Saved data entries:
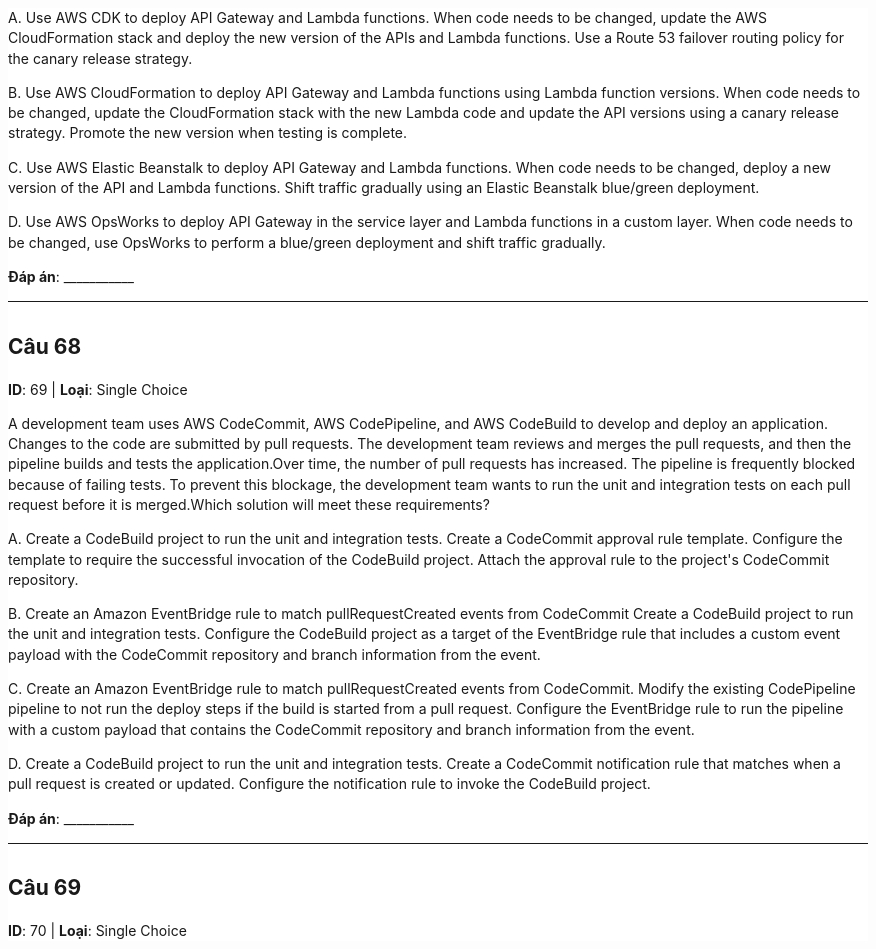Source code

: A. Use AWS CDK to deploy API Gateway and Lambda functions. When code needs to be changed, update the AWS CloudFormation stack and deploy the new version of the APIs and Lambda functions. Use a Route 53 failover routing policy for the canary release strategy.

B. Use AWS CloudFormation to deploy API Gateway and Lambda functions using Lambda function versions. When code needs to be changed, update the CloudFormation stack with the new Lambda code and update the API versions using a canary release strategy. Promote the new version when testing is complete.

C. Use AWS Elastic Beanstalk to deploy API Gateway and Lambda functions. When code needs to be changed, deploy a new version of the API and Lambda functions. Shift traffic gradually using an Elastic Beanstalk blue/green deployment.

D. Use AWS OpsWorks to deploy API Gateway in the service layer and Lambda functions in a custom layer. When code needs to be changed, use OpsWorks to perform a blue/green deployment and shift traffic gradually.

**Đáp án**: ___________

---

## Câu 68

**ID**: 69 | **Loại**: Single Choice

A development team uses AWS CodeCommit, AWS CodePipeline, and AWS CodeBuild to develop and deploy an application. Changes to the code are submitted by pull requests. The development team reviews and merges the pull requests, and then the pipeline builds and tests the application.Over time, the number of pull requests has increased. The pipeline is frequently blocked because of failing tests. To prevent this blockage, the development team wants to run the unit and integration tests on each pull request before it is merged.Which solution will meet these requirements?

A. Create a CodeBuild project to run the unit and integration tests. Create a CodeCommit approval rule template. Configure the template to require the successful invocation of the CodeBuild project. Attach the approval rule to the project's CodeCommit repository.

B. Create an Amazon EventBridge rule to match pullRequestCreated events from CodeCommit Create a CodeBuild project to run the unit and integration tests. Configure the CodeBuild project as a target of the EventBridge rule that includes a custom event payload with the CodeCommit repository and branch information from the event.

C. Create an Amazon EventBridge rule to match pullRequestCreated events from CodeCommit. Modify the existing CodePipeline pipeline to not run the deploy steps if the build is started from a pull request. Configure the EventBridge rule to run the pipeline with a custom payload that contains the CodeCommit repository and branch information from the event.

D. Create a CodeBuild project to run the unit and integration tests. Create a CodeCommit notification rule that matches when a pull request is created or updated. Configure the notification rule to invoke the CodeBuild project.

**Đáp án**: ___________

---

## Câu 69

**ID**: 70 | **Loại**: Single Choice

**Action item:**
The answer must consist of every line from the entries that holds the string "CloudFormation".

**Answer section:**
: A. Use AWS CDK to deploy API Gateway and Lambda functions. When code needs to be changed, update the AWS CloudFormation stack and deploy the new version of the APIs and Lambda functions. Use a Route 53 failover routing policy for the canary release strategy.
B. Use AWS CloudFormation to deploy API Gateway and Lambda functions using Lambda function versions. When code needs to be changed, update the CloudFormation stack with the new Lambda code and update the API versions using a canary release strategy. Promote the new version when testing is complete.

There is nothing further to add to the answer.